Updated – Two years after this story, the Disability Services Review has come and gone without any material improvements in the PEI Disability Support Program.
 
May 2008 was a firestorm for the Ghiz government. It weathered  crisis after crisis generating reams of bad publicity.
The $200,000 cocktail party was especially galling considering the budget for the Disability Support Program was cut $35,000. Yes they had one of those luxury cocktail parties under the Tories and it was just as odious.
If then-Minister Valerie Docherty was in a party mood, maybe she could have one of those cocktail parties in every town in PEI and invite the poor and disabled instead of rich high-class friends.

It appears people get elected on a platform of “change” but once in power become mesmerized by the money. Economists say that most people can’t handle sudden a increase in personal income. It’s like winning the lottery.

For most of our newly elected officials, their incomes have doubled and tripled after the election.
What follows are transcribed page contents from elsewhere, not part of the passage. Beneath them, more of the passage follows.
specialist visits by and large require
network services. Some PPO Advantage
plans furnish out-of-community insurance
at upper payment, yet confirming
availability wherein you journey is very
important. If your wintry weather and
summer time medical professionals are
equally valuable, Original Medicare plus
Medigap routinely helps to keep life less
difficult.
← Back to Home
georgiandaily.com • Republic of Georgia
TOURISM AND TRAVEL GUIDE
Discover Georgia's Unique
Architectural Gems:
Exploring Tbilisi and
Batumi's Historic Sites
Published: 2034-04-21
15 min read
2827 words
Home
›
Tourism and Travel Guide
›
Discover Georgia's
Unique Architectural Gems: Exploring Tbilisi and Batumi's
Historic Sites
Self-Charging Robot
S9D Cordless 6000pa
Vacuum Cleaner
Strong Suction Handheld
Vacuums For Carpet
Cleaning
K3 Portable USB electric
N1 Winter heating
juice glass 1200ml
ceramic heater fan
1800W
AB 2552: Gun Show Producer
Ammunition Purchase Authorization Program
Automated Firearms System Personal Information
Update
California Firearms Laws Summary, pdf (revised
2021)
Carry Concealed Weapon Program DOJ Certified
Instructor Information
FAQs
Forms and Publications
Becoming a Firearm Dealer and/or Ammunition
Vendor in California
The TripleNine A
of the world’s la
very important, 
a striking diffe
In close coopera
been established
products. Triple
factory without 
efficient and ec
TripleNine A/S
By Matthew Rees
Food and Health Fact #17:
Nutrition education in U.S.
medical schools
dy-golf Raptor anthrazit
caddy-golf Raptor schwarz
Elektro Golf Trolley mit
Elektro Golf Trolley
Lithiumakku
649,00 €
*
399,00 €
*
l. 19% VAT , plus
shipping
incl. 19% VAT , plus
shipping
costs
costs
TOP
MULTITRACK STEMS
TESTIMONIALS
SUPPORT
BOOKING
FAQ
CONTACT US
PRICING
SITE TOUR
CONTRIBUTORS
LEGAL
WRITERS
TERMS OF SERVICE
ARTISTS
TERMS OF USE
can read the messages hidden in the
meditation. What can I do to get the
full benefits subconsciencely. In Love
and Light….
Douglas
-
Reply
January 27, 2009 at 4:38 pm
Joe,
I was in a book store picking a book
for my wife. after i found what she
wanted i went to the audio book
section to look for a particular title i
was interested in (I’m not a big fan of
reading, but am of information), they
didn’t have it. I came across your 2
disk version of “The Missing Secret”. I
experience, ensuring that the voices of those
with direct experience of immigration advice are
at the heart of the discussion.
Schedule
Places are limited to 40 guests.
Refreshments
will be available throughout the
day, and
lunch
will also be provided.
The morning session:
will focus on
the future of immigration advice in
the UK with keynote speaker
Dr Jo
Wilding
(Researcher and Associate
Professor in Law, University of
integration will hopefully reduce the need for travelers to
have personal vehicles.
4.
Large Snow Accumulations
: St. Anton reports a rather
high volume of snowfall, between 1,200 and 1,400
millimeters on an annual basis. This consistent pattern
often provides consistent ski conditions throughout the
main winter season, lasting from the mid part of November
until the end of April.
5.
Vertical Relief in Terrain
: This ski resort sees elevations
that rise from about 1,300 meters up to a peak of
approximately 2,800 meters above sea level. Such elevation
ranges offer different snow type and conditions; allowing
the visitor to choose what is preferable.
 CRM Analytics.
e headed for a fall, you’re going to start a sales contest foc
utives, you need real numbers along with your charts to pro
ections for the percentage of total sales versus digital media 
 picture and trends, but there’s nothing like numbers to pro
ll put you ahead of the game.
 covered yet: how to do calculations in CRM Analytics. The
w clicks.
Obviously for some ministers the sudden wealth has gone to their head. They want to hobnob with the rich and famous. 
The cocktail party was organized by Myrtle Jenkins Smith on a contract basis for the government. Can’t blame her for the government’s lack of common sense. Myrtle is a hard-working business person and local volunteer. Her name crops in the disability community whenever there is money to be made such as the $250,000 donation last year to Rick Hansen and the $100,000 price tag for the Disability Services Review Committee.
Predictably the Disability Services Review Committee was mute on the $35,000 budget cut-back just as its predecessors were. Despite a fair amount of prodding the Ministerial Advisory Committee on Disability Issues pretended last year that the $1 million cutback didn’t occur. It was mute. Two of its members are on this year’s committee. We wonder if they have found there voice yet.
It remains to be seen if the Disability Services Review is any more than a side-show, a smoke-screen for government inaction.